En Victory Day, el ucraniano Sergei Loznitsa (En la niebla, Donbass) echa mano de un sexto sentido observacional para prolongar su estudio del valor que le damos, como sociedad, a nuestro patrimonio histórico y cultural. Así, el cineasta de origen bielorruso retoma las tesis expuestas en su anterior trabajo documental: Austerlitz. Si allí recurría al blanco y negro para dejar constancia de la banalización del horror histórico –en aquel caso, a través del análisis, en distanciado plano fijo, de la reconversión turística del campo de concentración de Sachsenhausen–, aquí abraza todo el espectro cromático para retratar los actos conmemorativos de una efeméride con 74 años de antigüedad: la victoria del Ejército Rojo sobre el Tercer Reich. Triunfo pretérito y promesa de futuro a la vez.

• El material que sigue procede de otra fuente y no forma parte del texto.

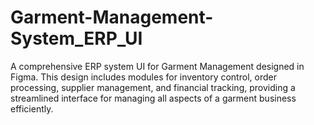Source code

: # Garment-Management-System_ERP_UI
A comprehensive ERP system UI for Garment Management designed in Figma. This design includes modules for inventory control, order processing, supplier management, and financial tracking, providing a streamlined interface for managing all aspects of a garment business efficiently.
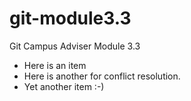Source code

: # git-module3.3
Git Campus Adviser Module 3.3
 * Here is an item
 * Here is another for conflict resolution.
 * Yet another item :-)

En esta ocasión, Loznitsa planta la cámara en el Treptower Park de Berlín para capturar la enormidad de un monumento en recuerdo de los soldados soviéticos caídos en la batalla –una suerte de colosal mausoleo– y también para dar cuenta de lo que ocurre allí cada 9 de mayo. Así, somos testigos del final de una gran peregrinación que lleva hasta tierras germanas a gentes venidas de todo el antiguo bloque soviético, de Rusia a Kazajistán, desde tierras siberianas a Ucrania. La película retrata este encuentro mediante una serie de postales conjugadas mediante un meticuloso montaje de sonido y por la congregación de una verdadera marea humana. La ausencia de títulos explicativos, de voz en off o entrevistas, no priva a Loznitsa de articular un discurso crítico respecto a una festividad y un lugar cargados de simbología.

La historia, obviamente, trae cola y, hasta hoy, despierta lecturas contradictorias, una muestra del modo en que nos aferramos a imágenes utópicas, idealizadas, al tiempo que nuestra consciencia colectiva se debate entre la evolución y el estancamiento. Ante las estampas que ofrece Victory Day, resulta difícil no percibir una distancia crítica (incluso satírica) entre la mirada de Loznitsa y el objeto de estudio. Abundan las escenas pintorescas (un tipo con vestimenta militar se pasea acompañado de un pequeño carro/altar tirado por dos perros y engalanado con una foto de Stalin) y el cineasta se niega a cambiar de punto de vista por mucho que en algunos momentos el cuadro quede absurdamente perturbado por elementos intrusivos (un visitante repara en la presencia de la cámara y se acerca lleno de curiosidad, devolviendo la mirada al espectador). Al mismo tiempo, Loznitsa no puede evitar embriagarse del ambiente festivo del entorno: en un momento determinado, renuncia a su observación estática para dejar que la cámara siga a unos hombres y mujeres que bailan al son de Katyusha, esa canción folk convertida ahora en himno pop.

La vieja gloria militar es el motor principal de esta celebración, pero también lo es el hermanamiento de pueblos y generaciones bajo el recuerdo de un pasado que ahora parece mejor. Cosas de la nostalgia, y de un presente en el que Vladímir Putin ha enraizado su proyecto ultranacionalista en la exaltación de una memoria tergiversada: junto al ensalzamiento de la figura de Stalin, en Victory Day se escuchan varias teorías acerca de la pervivencia del Tercer Reich, supuestamente oculto en la Alemania actual. Loznitsa combina astutamente imágenes de la iconografía bélica, omnipresente en Treptower Park, con las emociones humanas que se pasean por ella en busca de un sentido vital, existencial, nacional. El ayer y el hoy transmiten sensaciones distintas, pero comparten campo y, en última instancia, un orgullo herido.